* **Selected passage**
*** Begin section ***
Three days ago we drove into an area that doesn't even have a name. And I don't mean in the old explorer's definition of "discovery," claiming and naming something which local people have known for centuries. I mean a place which is nameless, locally and otherwise. Not to say that no one has ever been there, but even so, whoever it was didn't stay long enough to name it.
We were driving through some thick miombo woodland (Katavi is protected partly because of this valuable habitat type) trying to follow what might have once been a road or something, when we started to see a lightening of shadows ahead. You know that subtle change that tells you you're approaching open space, like driving toward the ocean. Then, not only was there open space, but we were sitting on a ridge looking down into it. A huge plain with zebra and eland grazing, warthogs kneeling, prancing, wallowing, and a single, rare Lichtenstein's hartebeeste strolling through the midst of it all. This plain was spectacular, surrounded on all sides by woodland, making it a sort of giant but hidden clearing.
*** End section ***
* **Study material**
*** Begin section ***
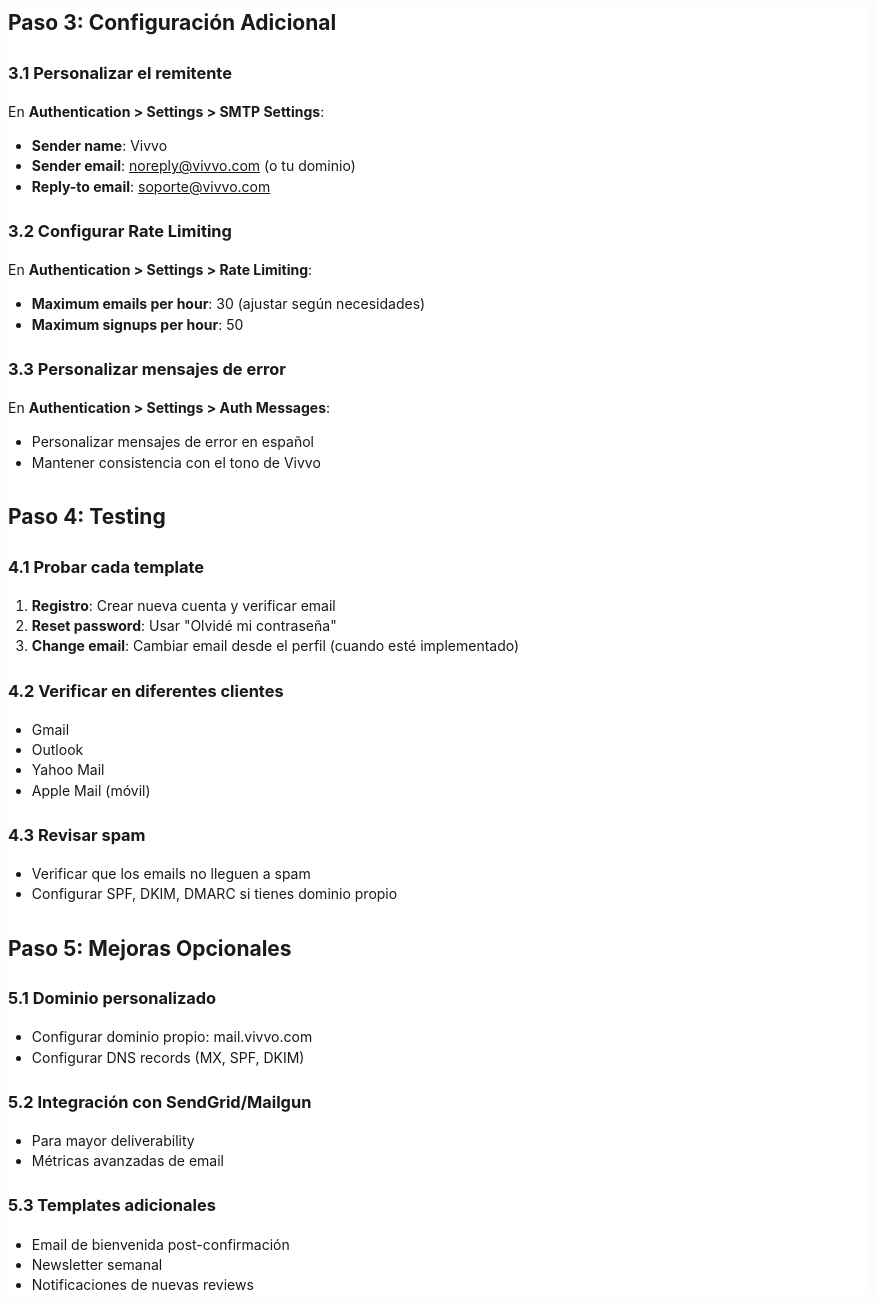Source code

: ## Paso 3: Configuración Adicional

### 3.1 Personalizar el remitente
En **Authentication > Settings > SMTP Settings**:
- **Sender name**: Vivvo
- **Sender email**: noreply@vivvo.com (o tu dominio)
- **Reply-to email**: soporte@vivvo.com

### 3.2 Configurar Rate Limiting
En **Authentication > Settings > Rate Limiting**:
- **Maximum emails per hour**: 30 (ajustar según necesidades)
- **Maximum signups per hour**: 50

### 3.3 Personalizar mensajes de error
En **Authentication > Settings > Auth Messages**:
- Personalizar mensajes de error en español
- Mantener consistencia con el tono de Vivvo

## Paso 4: Testing

### 4.1 Probar cada template
1. **Registro**: Crear nueva cuenta y verificar email
2. **Reset password**: Usar "Olvidé mi contraseña"
3. **Change email**: Cambiar email desde el perfil (cuando esté implementado)

### 4.2 Verificar en diferentes clientes
- Gmail
- Outlook
- Yahoo Mail
- Apple Mail (móvil)

### 4.3 Revisar spam
- Verificar que los emails no lleguen a spam
- Configurar SPF, DKIM, DMARC si tienes dominio propio

## Paso 5: Mejoras Opcionales

### 5.1 Dominio personalizado
- Configurar dominio propio: mail.vivvo.com
- Configurar DNS records (MX, SPF, DKIM)

### 5.2 Integración con SendGrid/Mailgun
- Para mayor deliverability
- Métricas avanzadas de email

### 5.3 Templates adicionales
- Email de bienvenida post-confirmación
- Newsletter semanal
- Notificaciones de nuevas reviews
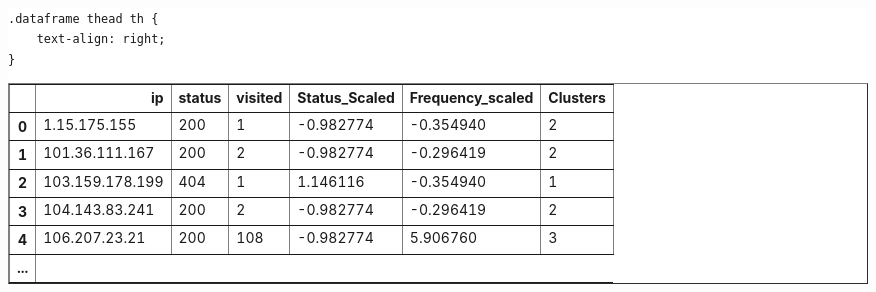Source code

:     .dataframe thead th {
        text-align: right;
    }
</style>
<table border="1" class="dataframe">
  <thead>
    <tr style="text-align: right;">
      <th></th>
      <th>ip</th>
      <th>status</th>
      <th>visited</th>
      <th>Status_Scaled</th>
      <th>Frequency_scaled</th>
      <th>Clusters</th>
    </tr>
  </thead>
  <tbody>
    <tr>
      <th>0</th>
      <td>1.15.175.155</td>
      <td>200</td>
      <td>1</td>
      <td>-0.982774</td>
      <td>-0.354940</td>
      <td>2</td>
    </tr>
    <tr>
      <th>1</th>
      <td>101.36.111.167</td>
      <td>200</td>
      <td>2</td>
      <td>-0.982774</td>
      <td>-0.296419</td>
      <td>2</td>
    </tr>
    <tr>
      <th>2</th>
      <td>103.159.178.199</td>
      <td>404</td>
      <td>1</td>
      <td>1.146116</td>
      <td>-0.354940</td>
      <td>1</td>
    </tr>
    <tr>
      <th>3</th>
      <td>104.143.83.241</td>
      <td>200</td>
      <td>2</td>
      <td>-0.982774</td>
      <td>-0.296419</td>
      <td>2</td>
    </tr>
    <tr>
      <th>4</th>
      <td>106.207.23.21</td>
      <td>200</td>
      <td>108</td>
      <td>-0.982774</td>
      <td>5.906760</td>
      <td>3</td>
    </tr>
    <tr>
      <th>...</th>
*** End section ***
Please copy out the whole Katavi passage word for word. You won't need the rows.

* **Written answer**
Three days ago we drove into an area that doesn't even have a name. And I don't mean in the old explorer's definition of "discovery," claiming and naming something which local people have known for centuries. I mean a place which is nameless, locally and otherwise. Not to say that no one has ever been there, but even so, whoever it was didn't stay long enough to name it.
We were driving through some thick miombo woodland (Katavi is protected partly because of this valuable habitat type) trying to follow what might have once been a road or something, when we started to see a lightening of shadows ahead. You know that subtle change that tells you you're approaching open space, like driving toward the ocean. Then, not only was there open space, but we were sitting on a ridge looking down into it. A huge plain with zebra and eland grazing, warthogs kneeling, prancing, wallowing, and a single, rare Lichtenstein's hartebeeste strolling through the midst of it all. This plain was spectacular, surrounded on all sides by woodland, making it a sort of giant but hidden clearing.